In the years following its FDA approval, side effects such as weight gain, depression, loss of libido, blood clots and pulmonary embolisms were reported

After altering and improving the dosage – the oestrogen dosage in the original pill was three times higher than what is found in the standard pill today – the side-effect profile of contraceptive pills has improved. Today, the risk of developing harmful blood clots while taking Microgynon, for example, is negligible.
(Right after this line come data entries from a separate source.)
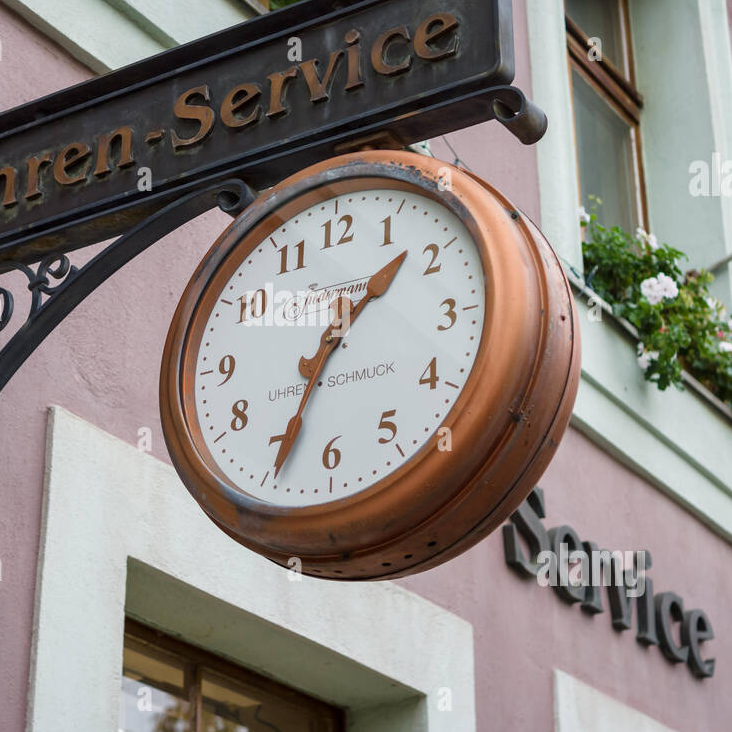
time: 1:33
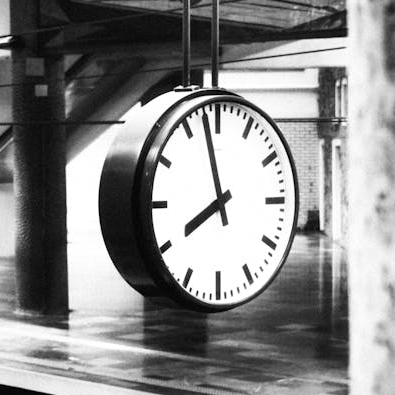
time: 7:57
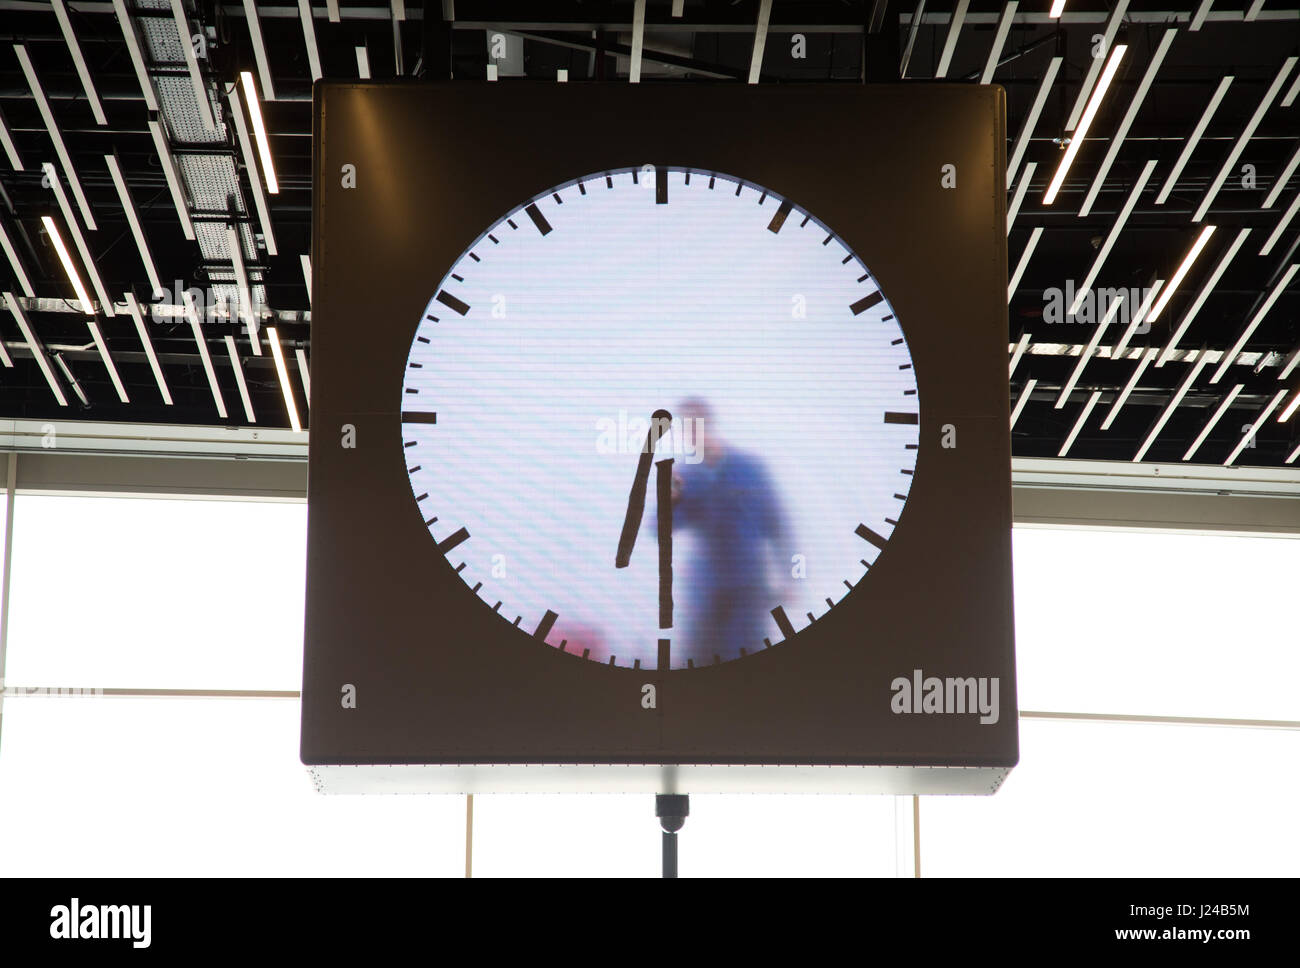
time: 6:29
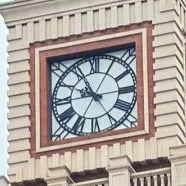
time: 9:55
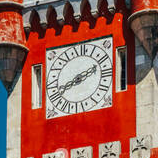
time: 8:11
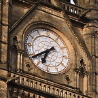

Despite all this, my interest still more piqued by the cultural evolution of the pill rather than the science behind it (although my disinterest in endocrinology may encourage a little bias). But to be honest, knowing a little more about the pill I take every morning is no weight to carry.

Learning that the scientific development of the pill was not entirely distinct from the cultural phenomenon that has surrounded was fascinating. I thought science would have evolved irrespective of culture, but in fact culture has very much engrained itself in the development of the pill and continues to do so. Science, however objective and factual we aspire to make it, is still manipulated by human nature.